• What to produce
Scan the entries below and return each line that contains "summer".
[[ Source data, beginning ]]
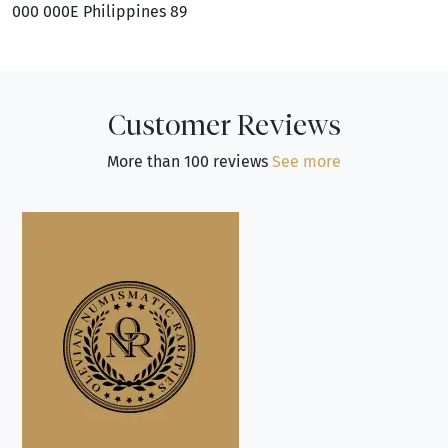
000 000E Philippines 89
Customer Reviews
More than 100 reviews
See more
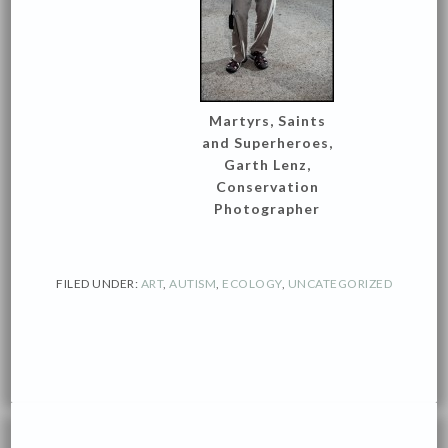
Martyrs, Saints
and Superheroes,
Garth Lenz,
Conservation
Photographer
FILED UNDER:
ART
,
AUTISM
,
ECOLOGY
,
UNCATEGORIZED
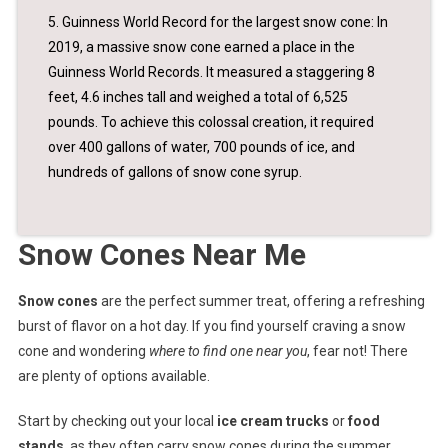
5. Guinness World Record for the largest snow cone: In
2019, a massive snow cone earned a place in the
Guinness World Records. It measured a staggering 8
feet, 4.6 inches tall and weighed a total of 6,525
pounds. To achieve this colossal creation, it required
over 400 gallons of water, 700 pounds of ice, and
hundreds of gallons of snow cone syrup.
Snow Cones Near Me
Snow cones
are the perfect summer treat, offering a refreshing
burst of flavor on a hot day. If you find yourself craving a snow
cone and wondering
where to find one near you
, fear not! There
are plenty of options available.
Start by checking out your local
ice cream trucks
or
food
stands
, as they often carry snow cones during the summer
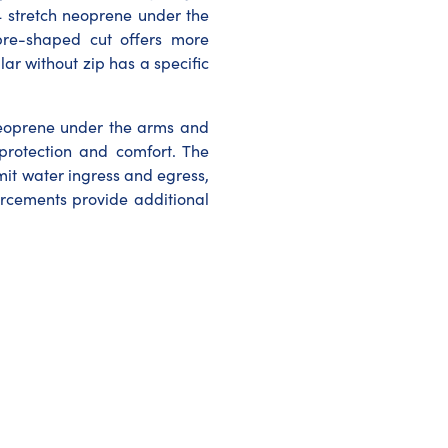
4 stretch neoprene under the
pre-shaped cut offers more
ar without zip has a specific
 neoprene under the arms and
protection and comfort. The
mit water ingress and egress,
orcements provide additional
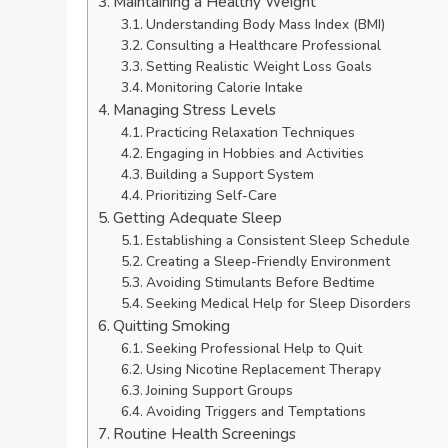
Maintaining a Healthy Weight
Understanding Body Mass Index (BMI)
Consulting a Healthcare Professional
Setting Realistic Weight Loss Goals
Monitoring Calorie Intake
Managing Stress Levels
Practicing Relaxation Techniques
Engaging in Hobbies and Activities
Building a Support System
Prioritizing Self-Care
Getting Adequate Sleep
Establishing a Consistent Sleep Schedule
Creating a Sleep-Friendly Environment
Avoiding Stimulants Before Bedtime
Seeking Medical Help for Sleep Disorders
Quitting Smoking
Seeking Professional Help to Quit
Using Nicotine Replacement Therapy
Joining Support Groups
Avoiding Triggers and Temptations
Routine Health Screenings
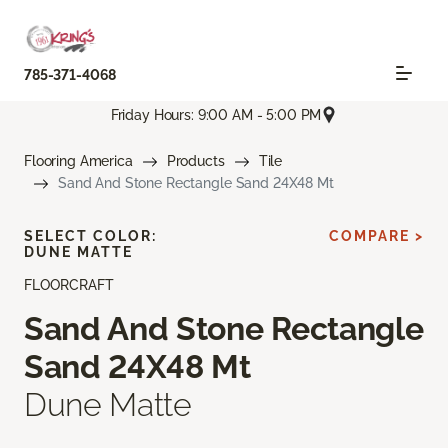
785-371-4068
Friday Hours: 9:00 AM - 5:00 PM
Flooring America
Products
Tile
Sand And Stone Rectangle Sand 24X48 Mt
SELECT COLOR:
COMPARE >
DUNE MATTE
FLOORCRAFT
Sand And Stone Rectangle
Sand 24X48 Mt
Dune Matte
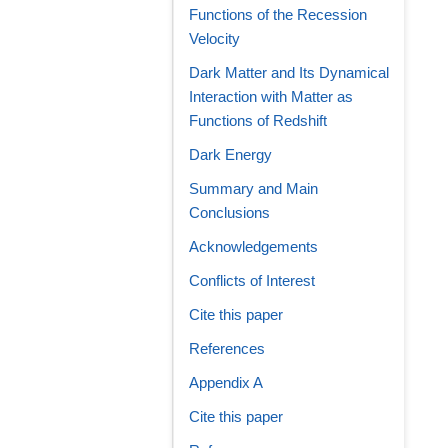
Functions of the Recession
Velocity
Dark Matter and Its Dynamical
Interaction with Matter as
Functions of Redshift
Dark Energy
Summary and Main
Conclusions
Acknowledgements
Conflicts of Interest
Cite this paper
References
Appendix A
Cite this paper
[[ Source data, end ]]
• Output below
are the perfect summer treat, offering a refreshing
, as they often carry snow cones during the summer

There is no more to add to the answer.